_DOCUMENT EXTRACT_
━━━━━━━━━━━━━━━━
In the 1990s, Lawrence Lessig theorized that “code is law” (Lessig 1999). He was getting at a fundamental truth about the internet: while legal frameworks targeted its content, the hardware and software that formed its architecture also functioned as de facto regulation in shaping outcomes. The dynamic holds true today as well, albeit in a more complex way. It points to one of the key differences between the West’s and China’s approaches to the ordering of the global data governance landscape. It is tempting — and reasonable — to view the tension in the outcomes both hope for primarily through a geopolitical lens. But the economics of transnational data flows and platform operations are equally relevant.
Ronaldo Lemos and Christian Perrone highlight regulatory competition as one of the key consequences of diverse approaches to platform regulation, with the European Union’s regulatory paradigm predominant: the “Brussels effect.” This has proliferated through a “push” effect: its adequacy provisions have compelled other countries to enact regulation that clears the General Data Protection Regulation (GDPR) bar, while the depth of its market means that platforms have changed their policies and modes of operation to pass muster.
━━━━━━━━━━━━━━━━
_SOURCE MATERIAL_
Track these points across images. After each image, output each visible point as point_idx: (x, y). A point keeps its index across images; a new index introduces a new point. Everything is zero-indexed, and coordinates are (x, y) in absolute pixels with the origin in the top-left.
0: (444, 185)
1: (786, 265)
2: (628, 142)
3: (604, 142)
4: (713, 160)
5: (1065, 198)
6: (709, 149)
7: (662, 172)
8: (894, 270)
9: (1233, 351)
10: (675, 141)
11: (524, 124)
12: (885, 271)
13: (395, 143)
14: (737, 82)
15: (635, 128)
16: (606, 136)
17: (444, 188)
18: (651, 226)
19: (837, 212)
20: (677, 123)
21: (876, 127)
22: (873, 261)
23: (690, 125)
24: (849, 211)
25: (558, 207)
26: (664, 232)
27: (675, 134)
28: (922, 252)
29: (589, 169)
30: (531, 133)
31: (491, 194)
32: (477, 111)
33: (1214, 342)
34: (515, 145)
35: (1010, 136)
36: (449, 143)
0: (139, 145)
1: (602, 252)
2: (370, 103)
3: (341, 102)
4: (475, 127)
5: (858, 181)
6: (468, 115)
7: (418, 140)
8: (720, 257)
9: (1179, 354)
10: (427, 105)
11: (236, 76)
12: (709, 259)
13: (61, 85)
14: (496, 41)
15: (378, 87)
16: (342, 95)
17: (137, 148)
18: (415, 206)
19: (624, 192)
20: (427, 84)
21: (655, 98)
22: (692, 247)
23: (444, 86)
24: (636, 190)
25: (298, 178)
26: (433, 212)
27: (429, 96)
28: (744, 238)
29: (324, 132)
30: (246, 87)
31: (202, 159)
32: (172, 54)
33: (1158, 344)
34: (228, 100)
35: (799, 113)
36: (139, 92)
━━━━━━━━━━━━━━━━
_BRIEF 1_
In the passage on global data governance, what name is given to the predominance of the European Union's regulatory paradigm?
_BRIEF 2_
Can you carry the passage on global data governance forward, starting after its final sentence?
The data that comes after the passage on global data governance is separate material.

_RESULT 1_
The "Brussels effect."

_RESULT 2_
In contrast, China’s regulatory approach has not been extraterritorially proactive. Instead, its influence — particularly in the Global South — operates in keeping with Lessig’s dictum. At its inception, the Digital Silk Road (DSR) element of the Belt and Road Initiative was more a loosely organized branding exercise than a unified strategy (Greene and Triolo 2020). While this still holds true to some extent, Beijing’s focus on the DSR is now deepening with the growth of Chinese companies’ investments in developing economies, from digital infrastructure such as fibre-optic cables, cellular network equipment and data centres to frontier technology such as fifth-generation networks.
Heidi Tworek touches upon two crucial aspects of this in her conference report: the gap in digital infrastructure supply to the Global South due to path dependence based upon a utilitarian market approach, and China’s role in plugging the gap between demand and supply, offering digital infrastructure options to governments in, for instance, Africa. To extend her argument, this underpins the Chinese approach to shaping governance paradigms for platforms and data flows, a demand-driven “Beijing effect.”1 In mediating the digitalization of developing economies, Beijing is not merely building infrastructure; it is putting in place standards and protocols that define the boundaries of regulatory efforts. And, just as the United States has via the operating models and terms of service of US-based platforms and the European Union through the GDPR, it is developing a constituency for transnational standard-setting and regulatory initiatives in various fora such as the International Telecommunication Union.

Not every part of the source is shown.